On January 14, the Federal Aviation Administration approved the first fully automated commercial drone flights by granting Massachusetts-based American Robotics, Inc. permission to operate drones without hands-on piloting and “beyond-visual-line-of-site” (BVLOS) through January 31, 2023.
Weighing less than 20 pounds, American Robotics’ Scout drones utilize acoustic technology to detect and avoid other airborne obstacles.
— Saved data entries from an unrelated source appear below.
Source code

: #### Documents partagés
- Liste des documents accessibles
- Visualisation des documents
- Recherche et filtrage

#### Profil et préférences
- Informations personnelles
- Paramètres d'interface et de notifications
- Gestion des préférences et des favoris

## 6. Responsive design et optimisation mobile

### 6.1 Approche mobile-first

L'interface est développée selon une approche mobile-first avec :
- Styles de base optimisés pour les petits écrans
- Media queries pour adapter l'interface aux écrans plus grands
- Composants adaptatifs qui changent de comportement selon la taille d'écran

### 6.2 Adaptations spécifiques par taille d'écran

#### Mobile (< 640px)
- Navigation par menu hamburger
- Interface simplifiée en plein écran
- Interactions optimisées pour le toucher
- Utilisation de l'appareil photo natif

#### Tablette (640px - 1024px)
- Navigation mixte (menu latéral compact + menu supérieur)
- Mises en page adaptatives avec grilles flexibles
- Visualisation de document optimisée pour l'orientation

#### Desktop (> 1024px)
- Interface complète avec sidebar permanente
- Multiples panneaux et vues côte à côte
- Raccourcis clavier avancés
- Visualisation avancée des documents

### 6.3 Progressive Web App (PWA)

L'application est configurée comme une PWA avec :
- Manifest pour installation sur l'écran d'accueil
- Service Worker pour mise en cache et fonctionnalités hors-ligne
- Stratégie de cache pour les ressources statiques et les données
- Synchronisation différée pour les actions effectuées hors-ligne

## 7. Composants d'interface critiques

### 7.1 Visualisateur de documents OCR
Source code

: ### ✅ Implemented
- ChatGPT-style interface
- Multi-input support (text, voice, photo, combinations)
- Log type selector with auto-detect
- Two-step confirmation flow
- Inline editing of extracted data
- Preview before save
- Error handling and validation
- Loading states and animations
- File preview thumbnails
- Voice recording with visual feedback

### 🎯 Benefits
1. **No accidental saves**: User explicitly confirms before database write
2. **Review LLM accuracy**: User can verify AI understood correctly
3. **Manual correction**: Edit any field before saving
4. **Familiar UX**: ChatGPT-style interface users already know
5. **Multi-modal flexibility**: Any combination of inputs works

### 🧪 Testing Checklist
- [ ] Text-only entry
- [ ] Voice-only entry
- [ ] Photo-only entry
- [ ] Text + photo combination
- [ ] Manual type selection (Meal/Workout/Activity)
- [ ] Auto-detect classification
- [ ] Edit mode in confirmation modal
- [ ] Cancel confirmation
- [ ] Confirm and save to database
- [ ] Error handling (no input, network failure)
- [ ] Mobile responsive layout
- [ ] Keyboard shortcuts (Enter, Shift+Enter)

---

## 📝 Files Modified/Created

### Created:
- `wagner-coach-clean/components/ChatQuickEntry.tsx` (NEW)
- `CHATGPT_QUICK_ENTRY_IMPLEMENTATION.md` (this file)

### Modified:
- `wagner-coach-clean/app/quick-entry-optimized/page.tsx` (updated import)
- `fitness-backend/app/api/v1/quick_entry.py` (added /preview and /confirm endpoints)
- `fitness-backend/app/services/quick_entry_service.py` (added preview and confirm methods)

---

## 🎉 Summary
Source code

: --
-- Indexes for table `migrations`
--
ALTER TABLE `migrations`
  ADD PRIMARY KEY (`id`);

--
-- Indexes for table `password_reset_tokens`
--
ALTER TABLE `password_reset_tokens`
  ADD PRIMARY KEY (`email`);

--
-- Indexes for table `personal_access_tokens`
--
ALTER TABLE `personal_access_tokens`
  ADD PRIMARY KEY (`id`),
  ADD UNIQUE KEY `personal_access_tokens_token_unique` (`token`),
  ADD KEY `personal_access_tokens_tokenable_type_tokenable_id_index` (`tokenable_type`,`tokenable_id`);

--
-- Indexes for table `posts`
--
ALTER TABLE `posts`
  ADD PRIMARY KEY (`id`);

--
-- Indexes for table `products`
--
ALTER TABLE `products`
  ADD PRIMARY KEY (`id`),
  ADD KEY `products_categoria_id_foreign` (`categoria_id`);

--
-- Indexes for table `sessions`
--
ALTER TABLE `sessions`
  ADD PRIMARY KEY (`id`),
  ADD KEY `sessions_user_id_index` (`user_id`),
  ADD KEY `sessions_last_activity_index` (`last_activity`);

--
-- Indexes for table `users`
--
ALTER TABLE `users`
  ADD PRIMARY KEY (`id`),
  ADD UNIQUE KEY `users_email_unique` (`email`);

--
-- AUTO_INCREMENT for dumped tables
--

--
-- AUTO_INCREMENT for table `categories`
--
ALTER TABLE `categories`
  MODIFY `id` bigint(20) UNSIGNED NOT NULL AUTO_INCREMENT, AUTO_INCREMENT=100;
The part 107 waiver permits American Robotics to operate its drones along preset routes following issuance of a notice to airmen identifying location, altitude, operational area, and nature and time of activity. In addition, the waiver requires that these preset routes be flown in rural areas and below 400 feet. It is anticipated that the Scout drones will be initially used for agricultural purposes in Kansas, Massachusetts, and Nevada in part to assist farmers track crop growth through real-time imagery without substantial human involvement.
As U.S. regulators gradually become more comfortable with the operation of drones without human pilots, much of the rest of the world is already there. For example, Wingcopter, a German drone maker, recently announced its intention to utilize drones for COVID-19 vaccine deliveries between distribution hubs and remote health facilities in southeast Asia and Africa. Wingcopter intends to develop automated delivery partnerships like those in the e-commerce and food sectors. Currently, Wingcopter’s drone has the capacity to fly 25 miles at speeds up to 93 mph and with cargo weighing up to 13 pounds. As COVID-19 vaccines are being administered across the globe, drone technology may be particularly vital in delivering vaccines to those in remote areas.